Lanjutkan berita di bawah tentang tarif PPh final 0,5% bagi pelaku UMKM, mulai setelah kalimat terakhir yang ditampilkan.

TEKS BACAAN
_ _ _ _ _
Ilustrasi.
JAKARTA, DDTCNews - Desakan bagi pemerintah untuk memperpanjang pemberlakuan pajak penghasilan (PPh) final sebesar 0,5% bagi pelaku UMKM kembali kencang terdengar. Topik ini menjadi salah satu bahasan utama media nasional pada hari ini, Senin (9/12/2024).
Harian Kompas menjadikan isu soal PPh final UMKM menjadi salah satu headline-nya. Pelaku UMKM berharap pemerintah bisa memberikan kelonggaran dalam menerapkan skema tarif pajak. Dorongan ini mempertimbangkan kondisi perekonomian domestik yang masih dihantui pelemahan daya beli masyarakat.
Ketua Umum Asosiasi UMKM Hermawati Setyorini mengarapkan keringanan pajak berupa tarif PPh final UMKM 0,5% bisa diperpanjang. Apalagi pada saat yang sama, pemerintah memutuskan untuk menaikkan tarif PPN menjadi 12%, meski keputusan sementara hanya berlaku atas barang-barang mewah.
"Kurang bijaksana kalau misalnya sekarang langsung dikenakan tarif umum, dengan kondisi PPN dinaikkan, harga barang yang masih tidak stabil," kata Hermawati.
Perlu dipahami, 2024 ini menjadi tahun terakhir pemanfaatan PPh final 0,5% bagi pelaku UMKM yang sudah menggunakan fasilitas tersebut sejak 2018. Fasilitas PPh final 0,5% memang hanya berlaku maksimal 7 tahun bagi wajib pajak orang pribadi, sesuai dengan PP 55/2022.
Bagi wajib pajak UMKM yang sudah tidak bisa lagi menggunakan PPh final 0,5%, masih ada 2 opsi penghitungan pajak terutang yang bisa dimanfaatkan. Pertama, memilih melakukan pembukuan. Kedua, tetap melakukan pencatatan dan menggunakan skema norma penghitungan penghasilan neto (NPPN).
“Bagi wajib pajak yang sudah menggunakan tarif PPh final sejak 2018, mulai 2025 dapat memilih untuk menggunakan pembukuan atau menggunakan norma penghitungan penghasilan neto (NPPN),” sebut Ditjen Pajak (DJP) dalam keterangan tertulis beberapa waktu lalu.
_ _ _ _ _
DATA MENTAH
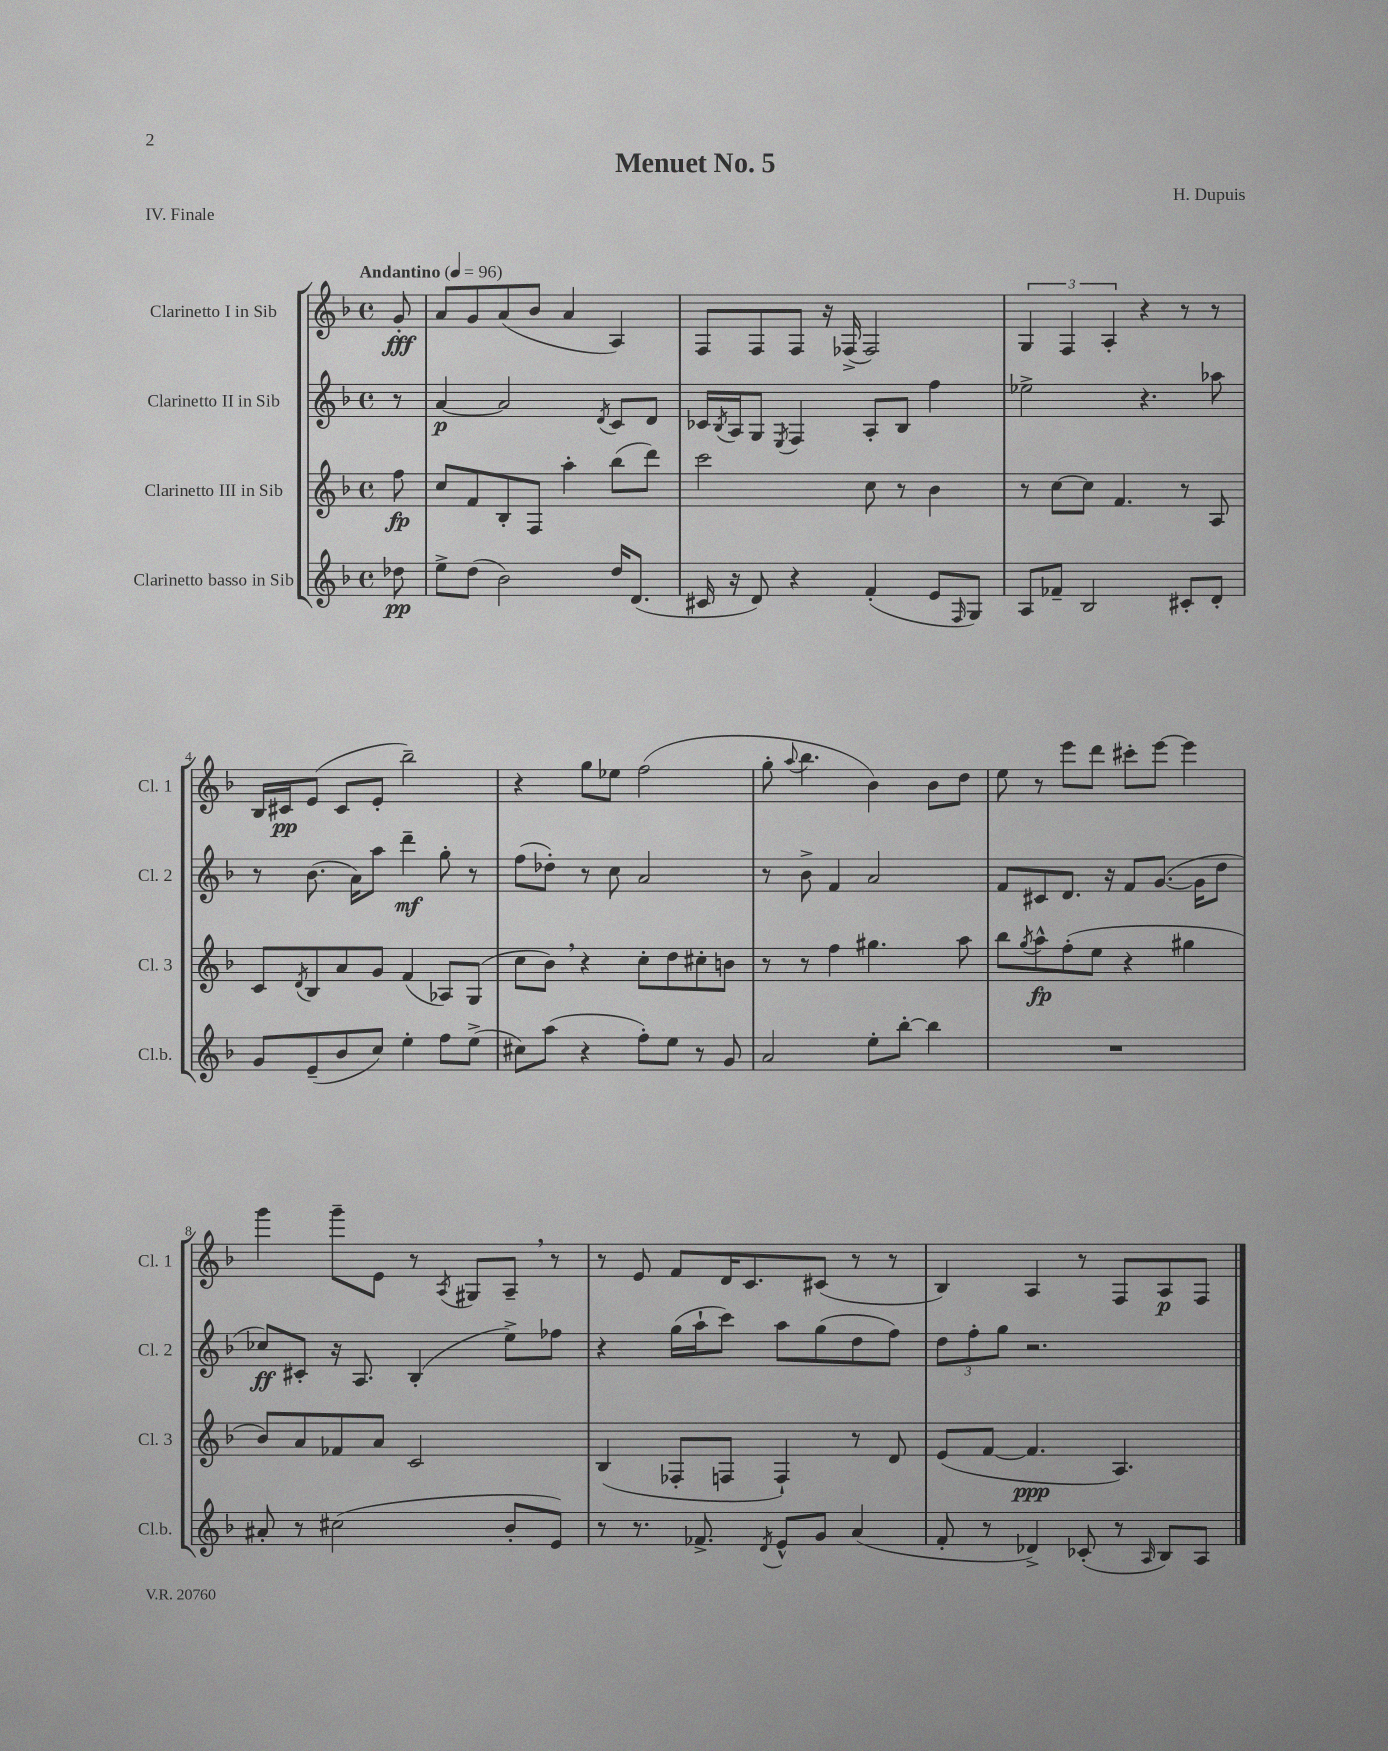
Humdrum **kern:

**kern	**kern	**kern	**kern
*staff4	*staff3	*staff2	*staff1
*clefG2	*clefG2	*clefG2	*clefG2
*k[b-]	*k[b-]	*k[b-]	*k[b-]
*M4/4	*M4/4	*M4/4	*M4/4
*met(c)	*met(c)	*met(c)	*met(c)
*MM96	*MM96	*MM96	*MM96
8dd-	8ff	8r	8g'
=	=	=	=
8ee^	8cc	[4a	8a
(8dd	8f	.	8g
2b-)	8B-'	2a]	(8a
.	8F	.	8b-
.	4aa'	.	4a
.	.	8qd	.
16dd	(8bb-	8c	4A)
(8.d	.	.	.
.	8ddd)	8d	.
=	=	=	=
16c#	2ccc	16c-	8F
.	.	8qB-	.
16r	.	16A	.
8d)	.	8G	8F
.	.	8qE	.
4r	.	4F	8F
.	.	.	16r
.	.	.	(16F-^
(4f'	8cc	8A'	2F-)
.	8r	8B-	.
8e	4b-	4ff	.
16qqF	.	.	.
8G)	.	.	.
=	=	=	=
8A	8r	2ee-^	6G
8f-~	[8cc	.	.
.	.	.	6F
2B-	8cc]	.	.
.	.	.	6A'
.	4.f	.	.
.	.	4.r	4r
8c#'	8r	.	8r
8d'	8A	8aa-	8r
=	=	=	=
8g	8c	8r	16B-
.	.	.	16c#
.	8qd	.	.
(8e~	8B-	(8.b-	(8e
8b-	8a	.	8c#
.	.	16a)	.
8cc)	8g	8aa	8e'
4ee'	(4f	4ddd~	2bb-~)
8ff	8A-)	8gg'	.
(8ee^	(8G	8r	.
=	=	=	=
8cc#)	8cc	(8ff	4r
(8aa	8b-)	8dd-')	.
4r	4r	8r	8gg
.	.	8cc	8ee-
8ff')	8cc'	2a	(2ff
8ee	8dd	.	.
8r	8cc#'	.	.
8g	8b	.	.
=	=	=	=
2a	8r	8r	8gg'
.	.	.	8qqaa
.	8r	8b-^	4.bb-
.	4ff	4f	.
8ee'	4.gg#	2a	4b-)
[8bb-'	.	.	.
4bb-]	.	.	8b-
.	8aa	.	8dd
=	=	=	=
1r	8bb-	8f	8ee
.	8qgg	.	.
.	8aa^^	8c#	8r
.	(8ff'	8.d	8eee
.	8ee	.	8ddd
.	.	16r	.
.	4r	8f	8ccc#'
.	.	([8.g	[8eee
.	4gg#	.	4eee]
.	.	16g]	.
.	.	8dd	.
=	=	=	=
8a#'	8b-)	8cc-)	4ggg
8r	8a	8c#'	.
(2cc#	8f-	16r	8ggg~
.	.	8.A	.
.	8a	.	8e
.	2c	(4B-'	8r
.	.	.	8qA
.	.	.	8G#
8b-'	.	8ee^)	8A~
8e)	.	8ff-	8r
=	=	=	=
8r	(4B-	4r	8r
8.r	.	.	8e
.	8F-'	(16gg	8f
8.f-^	.	16aa`	.
.	8F	8ccc)	16d
.	.	.	8.c
8qd	.	.	.
8e^^	4F`)	8aa	.
8g	.	(8gg	(8c#
(4a	8r	8dd	8r
.	8d	8ff)	8r
=	=	=	=
8f'	(8e	12dd	4B-)
.	.	12ff'	.
8r	[8f	.	.
.	.	12gg	.
4d-^)	4.f]	2.r	4A
(8c-'	.	.	8r
8r	4.A)	.	8F
16qqA	.	.	.
8B-)	.	.	8A
8A	.	.	8F
==	==	==	==
*-	*-	*-	*-
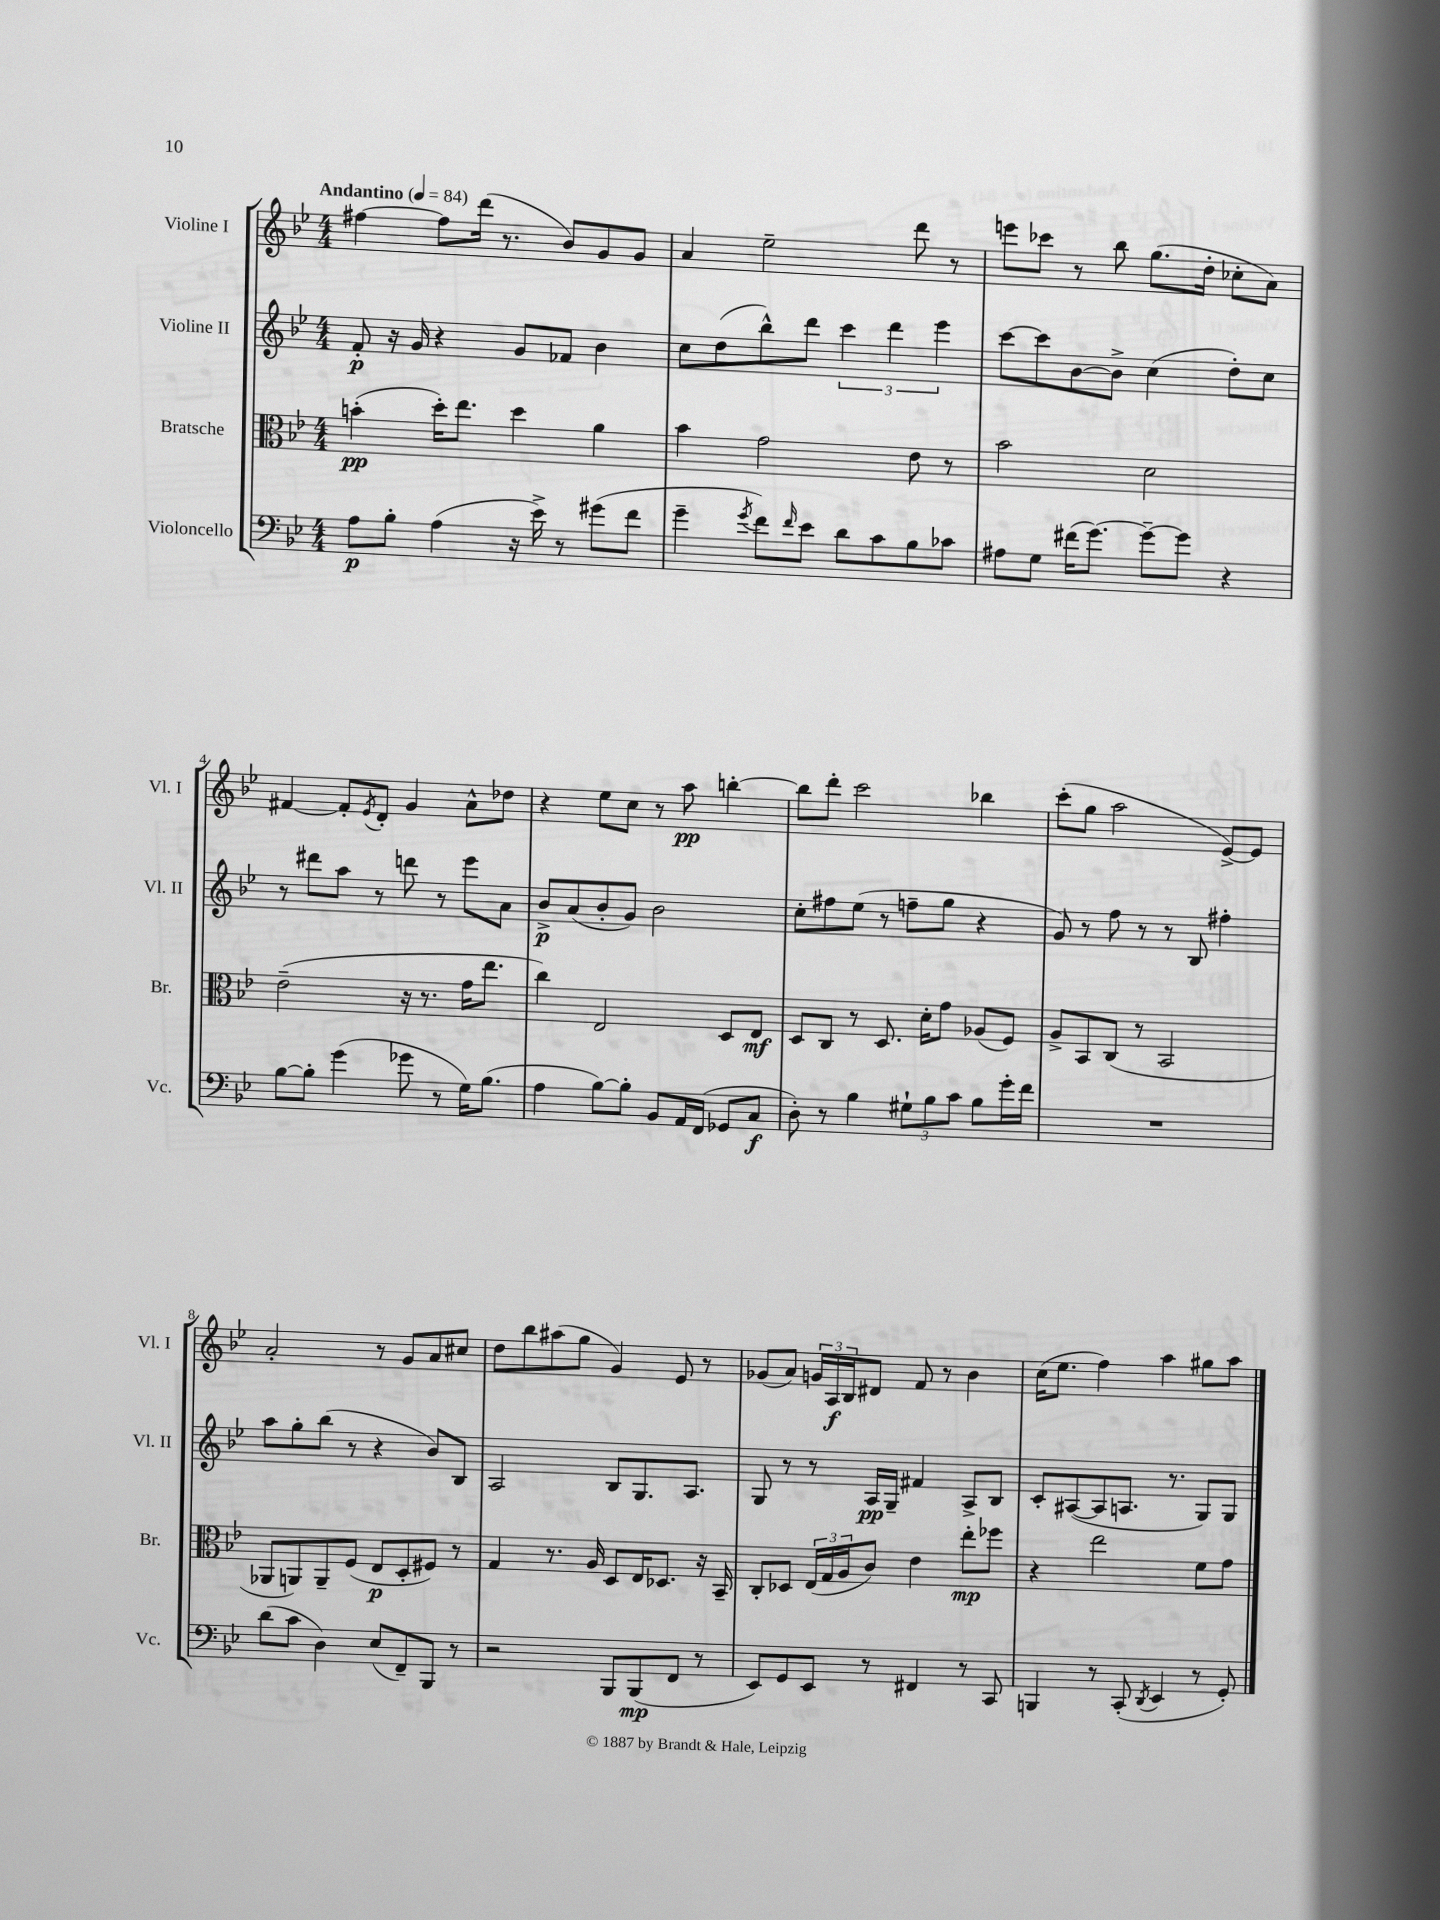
_ _ _ _ _
HASIL LATIHAN
Selain bahasan mengenai PPh final UMKM, masih ada beberapa topik pemberitaan yang menjadi sorotan media nasional pada hari ini. Di antaranya, target penerimaan dari PPh Pasal 21 yang mengalami kenaikan, kebijakan PPN 12% yang memicu ketidakpastian, hingga antisipasi terhadap lonjakan inflasi.
Fasilitas PPh final sebesar 0,5% yang berlaku bagi pelaku UMKM dinilai menjadi salah satu stimulus pengembangan usaha mereka. Dengan fasilitas tersebut, UMKM tidak perlu melakukan pembukuan yang dinilai cukup kompleks. UMKM hanya perlu mencatat naik-turunnya omzet bulanan untuk memastikan kepatuhannya.
Sekjen Asosiasi UMKM Indonesia Edy Misero menilai PPh final 0,5% memberikan semangat bagi pelaku UMKM untuk terus bertahan di tengah ketidakpastian ekonomi. Dia juga mendorong pemerintah untuk kembali memperpanjang pemberlakuan PPh final UMKM 0,5%.
Pemerintah tampaknya makin mengandalkan penerimaan pajak dari orang pribadi ketimbang pajak korporasi. Hal ini terlihat dari target PPh Pasal 21 yang naik cukup signifikan daripada target setoran PPh badan.
Perpres 201/2024 tentang Rincian APBN 2025 mengatur bahwa penerimaan PPh Pasal 21 pada 2025 ditarget senilai RP313,51 triliun, naik 45,6% jika dibandingkan dengan target pada 2024. Sementara itu, target PPh badan pada tahun depan mencapai Rp369,95 triliun, turun 13,68% ketimbang target pada tahun ini.
Indonesia Economics Fiscal (IEF) menganalisis kenaikan target PPh Pasal 21 tidak terlepas dari kenaikan upah minimum provinsi yang ditetapkan naik 6,5% pada tahun depan. Selain itu, gaji pegawai pemerintah juga diprediksi akan naik 8%. (Kontan)
Keputusan pemerintah tetap menaikkan PPN menjadi 12% per 1 Januari 2025 dinilai akan memunculkan tidakpastian. Kendati, kenaikan itu hanya berlaku atas barang-barang mewah saja.
Apalagi pemerintah saat ini belum memberikan perincian yang resmi terkait dengan barang-barang yang bakal dikenai PPN 12%.
Ketua Badan Anggaran (Banggar) DPR Said Abdullah menyampaikan kenaikan PPN 12% yang hanya berlaku pada barang mewah juga tidak akan ikut mendongkrak penerimaan pajak. Pasalnya, rata-rata kontribusi PPnBM hanya sekitar 1,3% dari total penerimaan pajak nasional periode 2013-2022. (Kontan)
Pemerintah perlu mewaspadapi inflasi pada awal 2025. Hal ini dipicu oleh pembatasan angkutan barang yang berlaku pada libur Natal dan Tahun Baru.
Pelaku usaha berharap rancangan Surat Keputusan Bersama (SKB) mengenai pengaturan lalu lintas pada libur Nataru bisa mempertimbangkan risiko ekonomi, terutama potensi lonjakan inflasi.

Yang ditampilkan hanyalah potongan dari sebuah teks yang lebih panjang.